Lois Lowry discusses upcoming book and answers readers’ questions

Lois+Lowry%2C+author+of+The+Giver+and+On+The+Horizon%2C+poses+for+a+photo+in+her+home.

Rania Matar

Lois Lowry, author of The Giver and On The Horizon, poses for a photo in her home.

Hannah Thomas and Melanie Duronio

On Thursday, April 16, Lois Lowry, the author of The Giver, answered students’ and teachers’ questions through a Zoom call that served as a substitute for her canceled book tour. Lowry used the opportunity to promote her upcoming book On the Horizon, as well as connect with her readers during this time of uncertainty.

The meeting was arranged in a question-answer style format, giving many attendees the chance to ask questions about Lowry’s life and her creative process.

Q: What is your favorite personal aspect of On the Horizon?

A: When I was a kid, after WWII ended, I went to live in Tokyo, Japan.  I used to ride my bike around the streets of Tokyo where I lived. There was a Japanese school and I used to stop my bike at this school. I would look through the fence at the kids on the playground and there was a boy around my age who would look back at me […] many years later, I met an illustrator who won [the Caldecott medal], Allen Say […] we gave each other our own books, and I signed mine in Japanese.

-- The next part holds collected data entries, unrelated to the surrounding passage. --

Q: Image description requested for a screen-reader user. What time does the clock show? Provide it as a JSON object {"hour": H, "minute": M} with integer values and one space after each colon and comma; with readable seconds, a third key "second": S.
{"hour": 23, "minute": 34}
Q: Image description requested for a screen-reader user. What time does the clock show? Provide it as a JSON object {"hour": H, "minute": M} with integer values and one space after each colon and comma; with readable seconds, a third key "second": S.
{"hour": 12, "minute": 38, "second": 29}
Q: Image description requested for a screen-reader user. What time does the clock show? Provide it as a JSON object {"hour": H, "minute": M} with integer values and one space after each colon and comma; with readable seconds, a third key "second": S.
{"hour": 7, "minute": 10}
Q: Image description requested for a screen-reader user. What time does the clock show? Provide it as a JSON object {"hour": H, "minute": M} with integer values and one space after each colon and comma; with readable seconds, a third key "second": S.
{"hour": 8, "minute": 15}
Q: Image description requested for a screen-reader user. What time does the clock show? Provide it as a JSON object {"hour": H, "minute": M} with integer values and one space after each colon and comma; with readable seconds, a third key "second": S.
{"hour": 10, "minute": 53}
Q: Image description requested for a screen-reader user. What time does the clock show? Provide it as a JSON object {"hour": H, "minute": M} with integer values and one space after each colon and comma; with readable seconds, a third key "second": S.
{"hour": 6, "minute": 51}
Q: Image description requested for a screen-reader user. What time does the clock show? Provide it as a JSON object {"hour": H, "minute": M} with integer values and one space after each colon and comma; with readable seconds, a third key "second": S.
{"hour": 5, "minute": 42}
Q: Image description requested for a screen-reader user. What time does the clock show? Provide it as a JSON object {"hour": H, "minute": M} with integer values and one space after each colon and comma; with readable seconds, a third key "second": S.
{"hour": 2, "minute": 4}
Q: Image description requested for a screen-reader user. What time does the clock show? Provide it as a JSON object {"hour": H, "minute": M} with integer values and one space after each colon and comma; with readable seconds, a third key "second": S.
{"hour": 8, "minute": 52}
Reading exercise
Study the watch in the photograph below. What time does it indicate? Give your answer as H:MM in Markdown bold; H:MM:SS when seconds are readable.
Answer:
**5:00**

He asked ‘How come you can write in Japanese?’, and I told him that I lived in Japan when I was a kid […] At the end of the conversation he suddenly said ‘Were you the girl on the green bicycle?’ […] He looked as astonished as I did at that moment, and now he and I have become great friends […] I think that is what the book is about, the way that people become connected to each other.

Q: What advice can you give for recognizing important moments in your life, and taking writing inspiration from them?

A: People often think, ‘Oh my life is boring, nothing has ever happened to me’.  But I think the best advice I can give is to think of a moment in your life that on the surface seems ordinary, but brought about a great change in your life and your way of looking at things.  Those moments tend to be so ordinary, but I think that’s the important thing about them […] it’s a small moment in time in which you changed in a great way.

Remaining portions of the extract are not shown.